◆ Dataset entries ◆
▼▼▼

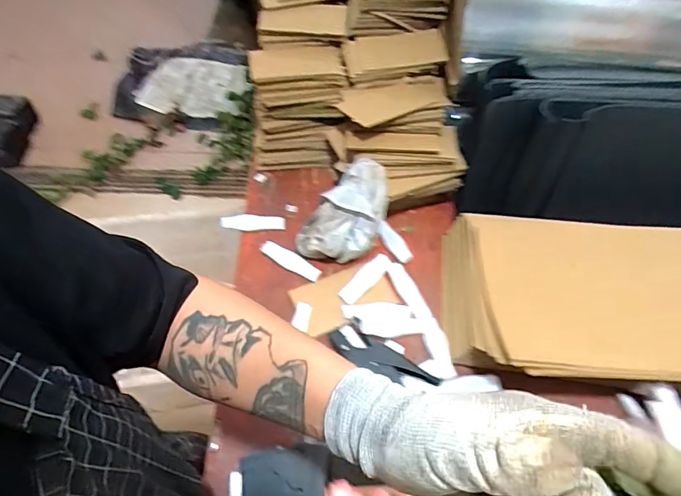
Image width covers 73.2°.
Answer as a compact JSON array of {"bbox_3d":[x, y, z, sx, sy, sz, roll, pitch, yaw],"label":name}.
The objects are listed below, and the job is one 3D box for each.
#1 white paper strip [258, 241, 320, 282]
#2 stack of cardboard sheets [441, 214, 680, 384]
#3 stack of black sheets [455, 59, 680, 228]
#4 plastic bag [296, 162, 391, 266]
[{"bbox_3d":[-0.074,0.020,0.676,0.102,0.018,0.021,31,61,16],"label":"white paper strip"},{"bbox_3d":[0.454,0.072,0.582,0.596,0.078,0.226,5,57,1],"label":"stack of cardboard sheets"},{"bbox_3d":[0.484,-0.124,0.639,0.596,0.193,0.147,6,57,2],"label":"stack of black sheets"},{"bbox_3d":[0.007,-0.051,0.670,0.108,0.097,0.131,16,58,8],"label":"plastic bag"}]

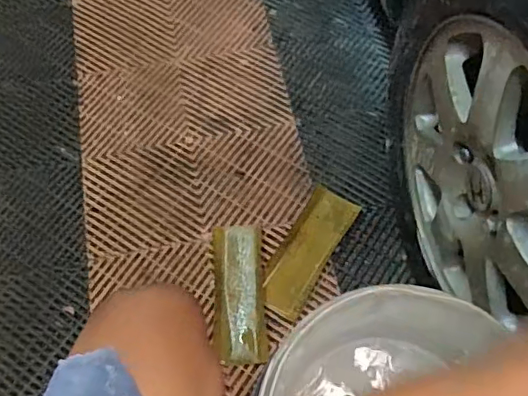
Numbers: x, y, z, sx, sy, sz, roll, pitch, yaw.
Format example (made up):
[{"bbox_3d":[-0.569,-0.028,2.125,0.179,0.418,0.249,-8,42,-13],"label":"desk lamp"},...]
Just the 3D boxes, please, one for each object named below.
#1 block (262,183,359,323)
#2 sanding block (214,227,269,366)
[{"bbox_3d":[0.073,0.086,0.945,0.084,0.012,0.234,28,69,15],"label":"block"},{"bbox_3d":[-0.040,0.153,0.913,0.079,0.016,0.225,-4,64,0],"label":"sanding block"}]

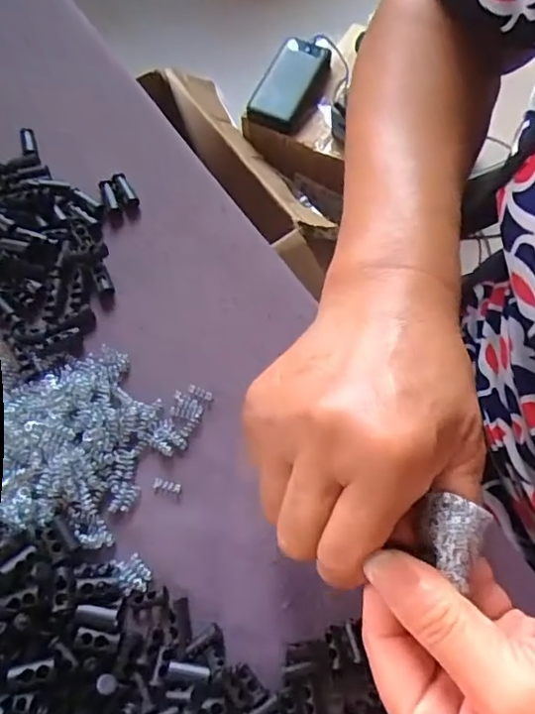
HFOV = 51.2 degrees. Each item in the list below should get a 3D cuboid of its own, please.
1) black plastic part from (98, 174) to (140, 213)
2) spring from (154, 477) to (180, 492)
[{"bbox_3d":[-0.091,-0.100,0.339,0.019,0.005,0.025,-22,69,-6],"label":"black plastic part"},{"bbox_3d":[-0.049,0.062,0.270,0.013,0.004,0.005,12,69,7],"label":"spring"}]

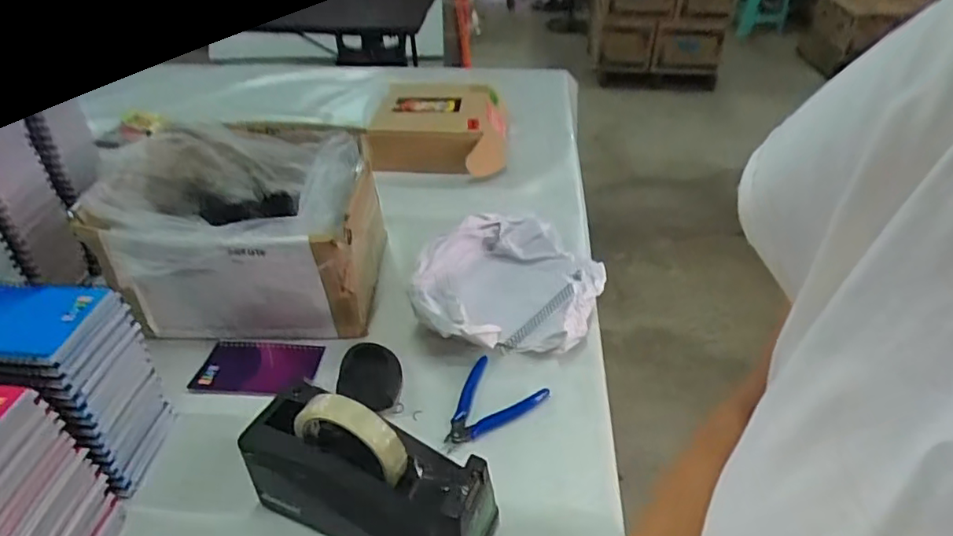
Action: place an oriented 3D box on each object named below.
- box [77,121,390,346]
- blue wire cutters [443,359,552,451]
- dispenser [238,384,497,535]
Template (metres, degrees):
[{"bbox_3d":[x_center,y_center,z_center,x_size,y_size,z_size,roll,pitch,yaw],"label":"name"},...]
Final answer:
[{"bbox_3d":[-0.291,-0.052,0.747,0.316,0.170,0.296,-3,37,-3],"label":"box"},{"bbox_3d":[0.008,0.146,0.611,0.086,0.007,0.114,24,44,29],"label":"blue wire cutters"},{"bbox_3d":[-0.088,0.171,0.482,0.211,0.128,0.068,14,40,19],"label":"dispenser"}]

▲▲▲

◆ What the exercise asks ◆
Using the data above, return every line that contains the string "roll".

◆ Task response ◆
Answer as a compact JSON array of {"bbox_3d":[x, y, z, sx, sy, sz, roll, pitch, yaw],"label":name}.
Numbers: x, y, z, sx, sy, sz, roll, pitch, yaw.
[{"bbox_3d":[x_center,y_center,z_center,x_size,y_size,z_size,roll,pitch,yaw],"label":"name"},...]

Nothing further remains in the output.